• **Instructions for the task**
Please copy each line of the records below that holds the word "niệm".

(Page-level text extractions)
+ + + + +
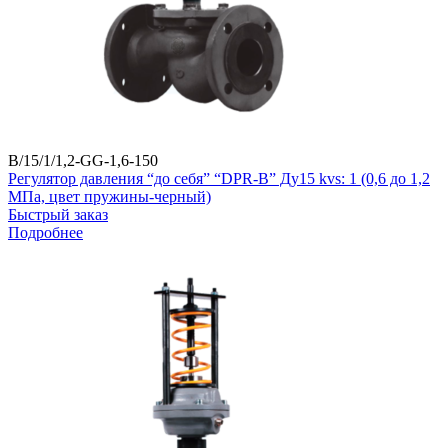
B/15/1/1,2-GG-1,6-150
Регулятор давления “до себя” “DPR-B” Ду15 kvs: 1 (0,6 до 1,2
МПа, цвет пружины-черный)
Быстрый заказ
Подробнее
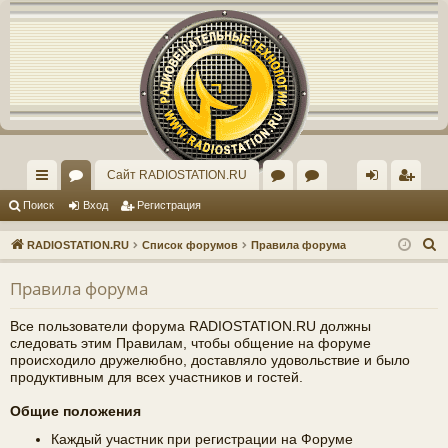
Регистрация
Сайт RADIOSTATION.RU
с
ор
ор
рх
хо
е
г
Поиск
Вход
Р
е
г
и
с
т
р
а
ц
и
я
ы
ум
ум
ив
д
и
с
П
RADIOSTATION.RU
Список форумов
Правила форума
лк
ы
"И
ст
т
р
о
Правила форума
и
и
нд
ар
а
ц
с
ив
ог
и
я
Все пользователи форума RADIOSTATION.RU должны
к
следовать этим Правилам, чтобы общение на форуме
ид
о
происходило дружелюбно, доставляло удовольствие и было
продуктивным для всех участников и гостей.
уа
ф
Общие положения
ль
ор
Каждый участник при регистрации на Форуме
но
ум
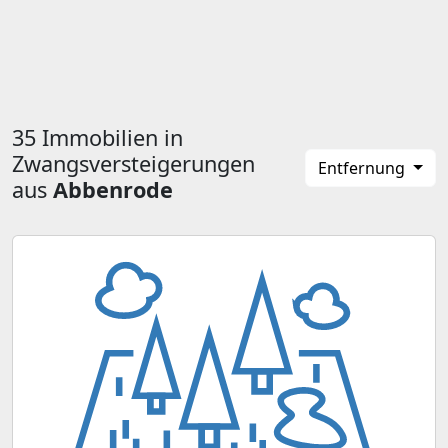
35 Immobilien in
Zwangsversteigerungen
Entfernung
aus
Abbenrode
+ + + + +
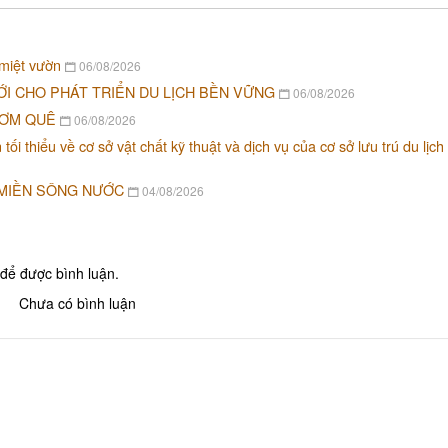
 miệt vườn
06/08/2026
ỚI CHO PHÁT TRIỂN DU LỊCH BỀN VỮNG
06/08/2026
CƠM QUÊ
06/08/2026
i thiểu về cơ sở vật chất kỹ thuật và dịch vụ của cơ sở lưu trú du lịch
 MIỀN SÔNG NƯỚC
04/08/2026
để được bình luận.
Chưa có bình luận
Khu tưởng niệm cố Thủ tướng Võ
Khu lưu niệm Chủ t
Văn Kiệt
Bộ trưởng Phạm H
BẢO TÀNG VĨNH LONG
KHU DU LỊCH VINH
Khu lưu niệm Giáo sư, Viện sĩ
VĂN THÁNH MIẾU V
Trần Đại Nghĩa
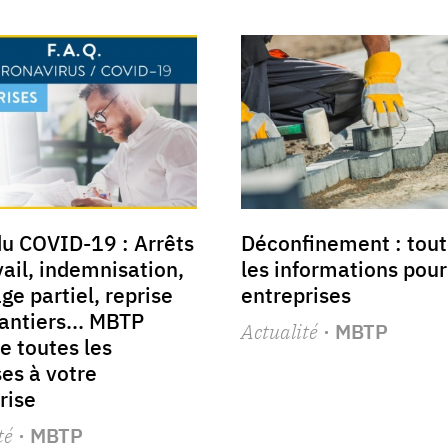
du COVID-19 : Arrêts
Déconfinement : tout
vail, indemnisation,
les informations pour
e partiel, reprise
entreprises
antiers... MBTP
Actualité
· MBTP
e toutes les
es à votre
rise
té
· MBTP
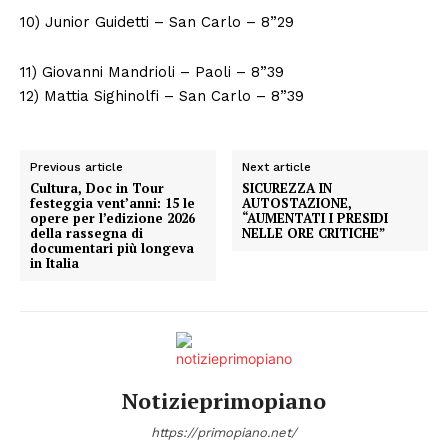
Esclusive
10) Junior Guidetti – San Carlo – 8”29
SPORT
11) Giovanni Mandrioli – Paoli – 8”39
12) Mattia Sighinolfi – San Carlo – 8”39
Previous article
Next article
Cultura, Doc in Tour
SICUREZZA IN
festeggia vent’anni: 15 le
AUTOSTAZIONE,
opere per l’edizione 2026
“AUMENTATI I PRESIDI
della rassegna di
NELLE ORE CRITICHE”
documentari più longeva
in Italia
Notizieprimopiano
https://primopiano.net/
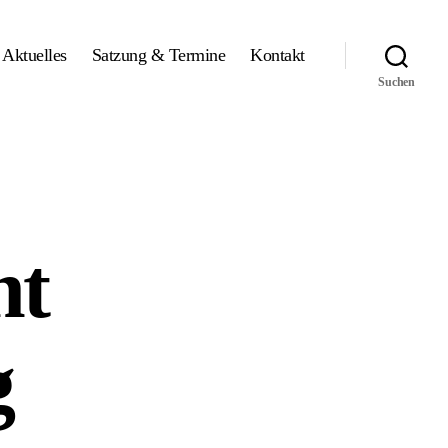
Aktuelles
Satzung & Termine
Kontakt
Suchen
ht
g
+ + + + +
• **Solution to this problem**
Khu tưởng niệm cố Thủ tướng Võ
Khu lưu niệm Chủ t
Khu lưu niệm Giáo sư, Viện sĩ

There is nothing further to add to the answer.